TASK DIRECTIONS:
Your response should consist of every record, exactly as given.

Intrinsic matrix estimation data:

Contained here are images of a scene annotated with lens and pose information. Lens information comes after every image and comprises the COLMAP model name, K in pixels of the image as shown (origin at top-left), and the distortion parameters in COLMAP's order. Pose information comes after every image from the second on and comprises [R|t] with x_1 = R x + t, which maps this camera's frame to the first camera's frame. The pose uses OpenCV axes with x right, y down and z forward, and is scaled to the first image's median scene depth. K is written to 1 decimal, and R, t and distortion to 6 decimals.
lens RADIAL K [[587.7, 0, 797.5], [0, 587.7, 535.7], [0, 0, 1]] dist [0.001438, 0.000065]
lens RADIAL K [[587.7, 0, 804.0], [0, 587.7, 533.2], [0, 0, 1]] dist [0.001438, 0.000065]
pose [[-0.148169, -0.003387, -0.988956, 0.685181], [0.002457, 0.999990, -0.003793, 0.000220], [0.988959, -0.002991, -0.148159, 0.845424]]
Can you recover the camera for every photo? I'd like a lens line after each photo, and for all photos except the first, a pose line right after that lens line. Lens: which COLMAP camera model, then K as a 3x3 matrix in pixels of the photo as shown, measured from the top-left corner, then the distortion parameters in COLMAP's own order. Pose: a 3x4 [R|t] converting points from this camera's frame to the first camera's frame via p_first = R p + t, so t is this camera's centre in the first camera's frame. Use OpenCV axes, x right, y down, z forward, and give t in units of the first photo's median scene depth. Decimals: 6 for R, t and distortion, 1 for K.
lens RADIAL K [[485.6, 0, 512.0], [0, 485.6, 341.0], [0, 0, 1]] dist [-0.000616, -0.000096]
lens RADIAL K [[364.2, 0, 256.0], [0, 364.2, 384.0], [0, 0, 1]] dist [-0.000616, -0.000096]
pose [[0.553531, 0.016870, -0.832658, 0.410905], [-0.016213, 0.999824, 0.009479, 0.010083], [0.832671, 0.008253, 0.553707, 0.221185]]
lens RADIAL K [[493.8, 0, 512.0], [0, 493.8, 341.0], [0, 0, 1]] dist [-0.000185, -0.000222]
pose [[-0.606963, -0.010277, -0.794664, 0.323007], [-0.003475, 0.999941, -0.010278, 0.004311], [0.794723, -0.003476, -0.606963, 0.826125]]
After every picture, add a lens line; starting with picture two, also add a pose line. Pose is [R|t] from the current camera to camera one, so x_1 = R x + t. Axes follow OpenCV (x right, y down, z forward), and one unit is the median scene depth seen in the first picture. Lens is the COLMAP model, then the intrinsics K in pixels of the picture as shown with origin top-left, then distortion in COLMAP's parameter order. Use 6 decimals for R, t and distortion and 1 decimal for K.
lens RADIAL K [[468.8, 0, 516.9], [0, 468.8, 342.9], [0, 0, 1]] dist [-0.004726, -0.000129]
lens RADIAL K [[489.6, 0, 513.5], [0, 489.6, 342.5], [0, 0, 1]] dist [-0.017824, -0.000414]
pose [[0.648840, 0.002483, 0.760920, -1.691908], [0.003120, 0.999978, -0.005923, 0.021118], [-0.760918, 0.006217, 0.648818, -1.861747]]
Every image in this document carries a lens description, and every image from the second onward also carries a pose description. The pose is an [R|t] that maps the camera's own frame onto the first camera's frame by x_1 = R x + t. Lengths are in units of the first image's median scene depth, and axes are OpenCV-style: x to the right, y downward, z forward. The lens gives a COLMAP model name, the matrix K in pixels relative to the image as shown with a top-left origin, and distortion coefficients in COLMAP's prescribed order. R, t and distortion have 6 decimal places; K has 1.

COMPLETED TASK:
Contained here are images of a scene annotated with lens and pose information. Lens information comes after every image and comprises the COLMAP model name, K in pixels of the image as shown (origin at top-left), and the distortion parameters in COLMAP's order. Pose information comes after every image from the second on and comprises [R|t] with x_1 = R x + t, which maps this camera's frame to the first camera's frame. The pose uses OpenCV axes with x right, y down and z forward, and is scaled to the first image's median scene depth. K is written to 1 decimal, and R, t and distortion to 6 decimals.
lens RADIAL K [[587.7, 0, 797.5], [0, 587.7, 535.7], [0, 0, 1]] dist [0.001438, 0.000065]
lens RADIAL K [[587.7, 0, 804.0], [0, 587.7, 533.2], [0, 0, 1]] dist [0.001438, 0.000065]
pose [[-0.148169, -0.003387, -0.988956, 0.685181], [0.002457, 0.999990, -0.003793, 0.000220], [0.988959, -0.002991, -0.148159, 0.845424]]
Can you recover the camera for every photo? I'd like a lens line after each photo, and for all photos except the first, a pose line right after that lens line. Lens: which COLMAP camera model, then K as a 3x3 matrix in pixels of the photo as shown, measured from the top-left corner, then the distortion parameters in COLMAP's own order. Pose: a 3x4 [R|t] converting points from this camera's frame to the first camera's frame via p_first = R p + t, so t is this camera's centre in the first camera's frame. Use OpenCV axes, x right, y down, z forward, and give t in units of the first photo's median scene depth. Decimals: 6 for R, t and distortion, 1 for K.
lens RADIAL K [[485.6, 0, 512.0], [0, 485.6, 341.0], [0, 0, 1]] dist [-0.000616, -0.000096]
lens RADIAL K [[364.2, 0, 256.0], [0, 364.2, 384.0], [0, 0, 1]] dist [-0.000616, -0.000096]
pose [[0.553531, 0.016870, -0.832658, 0.410905], [-0.016213, 0.999824, 0.009479, 0.010083], [0.832671, 0.008253, 0.553707, 0.221185]]
lens RADIAL K [[493.8, 0, 512.0], [0, 493.8, 341.0], [0, 0, 1]] dist [-0.000185, -0.000222]
pose [[-0.606963, -0.010277, -0.794664, 0.323007], [-0.003475, 0.999941, -0.010278, 0.004311], [0.794723, -0.003476, -0.606963, 0.826125]]
After every picture, add a lens line; starting with picture two, also add a pose line. Pose is [R|t] from the current camera to camera one, so x_1 = R x + t. Axes follow OpenCV (x right, y down, z forward), and one unit is the median scene depth seen in the first picture. Lens is the COLMAP model, then the intrinsics K in pixels of the picture as shown with origin top-left, then distortion in COLMAP's parameter order. Use 6 decimals for R, t and distortion and 1 decimal for K.
lens RADIAL K [[468.8, 0, 516.9], [0, 468.8, 342.9], [0, 0, 1]] dist [-0.004726, -0.000129]
lens RADIAL K [[489.6, 0, 513.5], [0, 489.6, 342.5], [0, 0, 1]] dist [-0.017824, -0.000414]
pose [[0.648840, 0.002483, 0.760920, -1.691908], [0.003120, 0.999978, -0.005923, 0.021118], [-0.760918, 0.006217, 0.648818, -1.861747]]
Every image in this document carries a lens description, and every image from the second onward also carries a pose description. The pose is an [R|t] that maps the camera's own frame onto the first camera's frame by x_1 = R x + t. Lengths are in units of the first image's median scene depth, and axes are OpenCV-style: x to the right, y downward, z forward. The lens gives a COLMAP model name, the matrix K in pixels relative to the image as shown with a top-left origin, and distortion coefficients in COLMAP's prescribed order. R, t and distortion have 6 decimal places; K has 1.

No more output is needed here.